Department of Critical Care Medicine of the Third Affiliated Hospital (The First People's Hospital of Zunyi), Zunyi Medical University, Zunyi, China.
Physiol Rep. 2024 Mar;12(5):e15964. doi: 10.14814/phy2.15964.
Sepsis-associated encephalopathy (SAE) describes diffuse or multifocal cerebral dysfunction caused by the systemic inflammatory response to sepsis. SAE is a common neurological complication in patients in the middle and late stages of sepsis in the intensive care unit. Microglia, resident macrophages of the central nervous system, phagocytose small numbers of neuronal cells and apoptotic cells, among other cells, to maintain the dynamic balance of the brain's internal environment. The neuroinflammatory response induced by activated microglia plays a central role in the pathogenesis of various central nervous system diseases. In this paper, we systematically describe the functions and phenotypes of microglia, summarize how microglia mediate neuroinflammation and contribute to the occurrence and development of SAE, and discuss recent progress in autophagy- and microRNA-mediated regulation of microglial activation to provide a theoretical basis for the prevention and treatment of SAE and identify related therapeutic targets.

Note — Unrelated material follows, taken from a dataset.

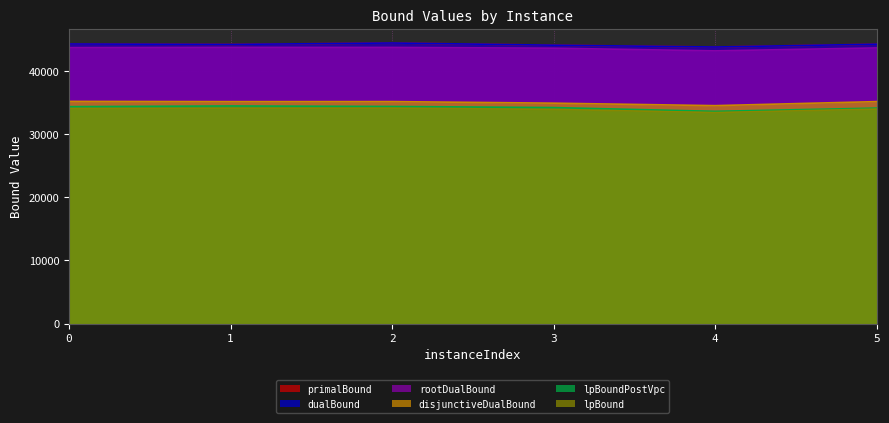

At which label does lpBoundPostVpc reach its minimum?

4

脓毒症相关性脑病(SAE)描述了全身性炎症反应综合征(systemic inflammatory response syndrome,SIRS)导致的弥漫性或多灶性脑功能障碍。SAE 是重症监护病房中脓毒症中晚期患者常见的神经系统并发症。小胶质细胞是中枢神经系统的固有巨噬细胞,可吞噬少量神经元细胞和凋亡细胞等细胞,以维持大脑内环境的动态平衡。活化的小胶质细胞引发的神经炎症反应在各种中枢神经系统疾病的发病机制中起着核心作用。在本文中,我们系统地描述了小胶质细胞的功能和表型,总结了小胶质细胞如何介导神经炎症,并促进 SAE 的发生和发展,同时讨论了自噬和 microRNA 介导的小胶质细胞激活调控的最新进展,为 SAE 的预防和治疗提供理论依据,并确定相关的治疗靶点。